Publicado en: El Espectador
Por: Andrés Hoyos
¿Por qué la proporción de ciclistas “asmáticos” es tan superior a la de la población general que padece esta enfermedad? Sospecho que es porque el salbutamol, el medicamento básico que se usa para controlar los ataques agudos de asma, también sirve para oxigenar mejor la sangre y rendir más en una carrera. De rebote, el salbutamol tiene un efecto anabolizante que aumenta la masa muscular. Se trata, como es obvio, de una sustancia controlada, cuya presencia excesiva en la orina de un ciclista se considera dopaje. Es casi imposible que las dosis de un inhalador terminen en una muestra de orina, de suerte que si figura allí lo más probable es que haya sido tomado en pastillas o inyectado.
Uno de estos ciclistas “asmáticos” es nadie menos que Chris Froome, el flamante tetracampeón del Tour de Francia, protagonista este año del raro doblete que lo llevó a ganar igualmente la Vuelta a España. La prueba que dio el positivo por exceso de salbutamol se tomó en septiembre, cuando en el aire de Europa ya no hay polen, que es lo problemático para los asmáticos. Además, el día de la muestra fue húmedo, haciendo que un ataque de asma fuera todavía menos probable. Sin embargo, el corredor declaró sin inmutarse que “mi asma se agravó durante la Vuelta, así que seguí los consejos del médico del equipo para aumentar mis dosis de salbutamol”. O sea, Froome iba como un cohete, pero, al mismo tiempo, ¿tenía fuertes ataques de asma y estaba enfermo? Sí, y la Luna es un queso volador.

### INSTRUCCIONES DE LA TAREA
Por favor, copia del texto sobre el salbutamol todo lo que va desde "Publicado en: El" hasta "pastillas o inyectado.", sin cambiar nada. No hace falta consultar los registros.

### REGISTROS DE DATOS
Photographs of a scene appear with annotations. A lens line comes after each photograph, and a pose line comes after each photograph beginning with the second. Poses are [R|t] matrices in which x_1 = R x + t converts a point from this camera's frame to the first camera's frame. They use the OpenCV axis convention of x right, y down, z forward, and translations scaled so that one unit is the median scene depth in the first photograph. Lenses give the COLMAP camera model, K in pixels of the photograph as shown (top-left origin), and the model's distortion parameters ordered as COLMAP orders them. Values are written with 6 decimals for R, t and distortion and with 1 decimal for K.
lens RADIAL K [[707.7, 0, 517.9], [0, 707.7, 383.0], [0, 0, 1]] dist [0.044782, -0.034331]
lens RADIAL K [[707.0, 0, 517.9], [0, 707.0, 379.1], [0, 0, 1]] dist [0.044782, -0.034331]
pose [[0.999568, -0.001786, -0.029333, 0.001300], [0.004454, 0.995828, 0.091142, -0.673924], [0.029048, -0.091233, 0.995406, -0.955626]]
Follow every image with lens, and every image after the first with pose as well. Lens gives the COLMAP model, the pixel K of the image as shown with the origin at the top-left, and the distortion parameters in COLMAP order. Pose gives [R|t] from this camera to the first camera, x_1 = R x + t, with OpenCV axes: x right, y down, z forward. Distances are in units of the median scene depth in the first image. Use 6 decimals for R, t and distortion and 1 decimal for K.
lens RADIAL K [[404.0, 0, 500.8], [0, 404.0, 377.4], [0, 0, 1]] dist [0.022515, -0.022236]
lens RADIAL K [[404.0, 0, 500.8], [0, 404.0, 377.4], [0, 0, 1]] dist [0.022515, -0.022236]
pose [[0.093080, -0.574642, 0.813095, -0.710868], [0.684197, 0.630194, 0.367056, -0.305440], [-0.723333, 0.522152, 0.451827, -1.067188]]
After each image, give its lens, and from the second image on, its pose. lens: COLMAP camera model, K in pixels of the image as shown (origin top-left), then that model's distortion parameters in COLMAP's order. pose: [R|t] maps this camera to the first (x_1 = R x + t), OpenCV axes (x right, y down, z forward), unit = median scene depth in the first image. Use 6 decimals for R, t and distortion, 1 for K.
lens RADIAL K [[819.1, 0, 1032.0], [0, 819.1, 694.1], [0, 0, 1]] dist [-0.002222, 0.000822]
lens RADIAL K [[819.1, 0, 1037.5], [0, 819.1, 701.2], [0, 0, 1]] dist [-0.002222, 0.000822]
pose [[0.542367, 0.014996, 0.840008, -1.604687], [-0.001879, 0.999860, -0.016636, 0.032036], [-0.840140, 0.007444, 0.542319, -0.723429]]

### SOLUCIÓN DE LA TAREA
Publicado en: El Espectador
Por: Andrés Hoyos
¿Por qué la proporción de ciclistas “asmáticos” es tan superior a la de la población general que padece esta enfermedad? Sospecho que es porque el salbutamol, el medicamento básico que se usa para controlar los ataques agudos de asma, también sirve para oxigenar mejor la sangre y rendir más en una carrera. De rebote, el salbutamol tiene un efecto anabolizante que aumenta la masa muscular. Se trata, como es obvio, de una sustancia controlada, cuya presencia excesiva en la orina de un ciclista se considera dopaje. Es casi imposible que las dosis de un inhalador terminen en una muestra de orina, de suerte que si figura allí lo más probable es que haya sido tomado en pastillas o inyectado.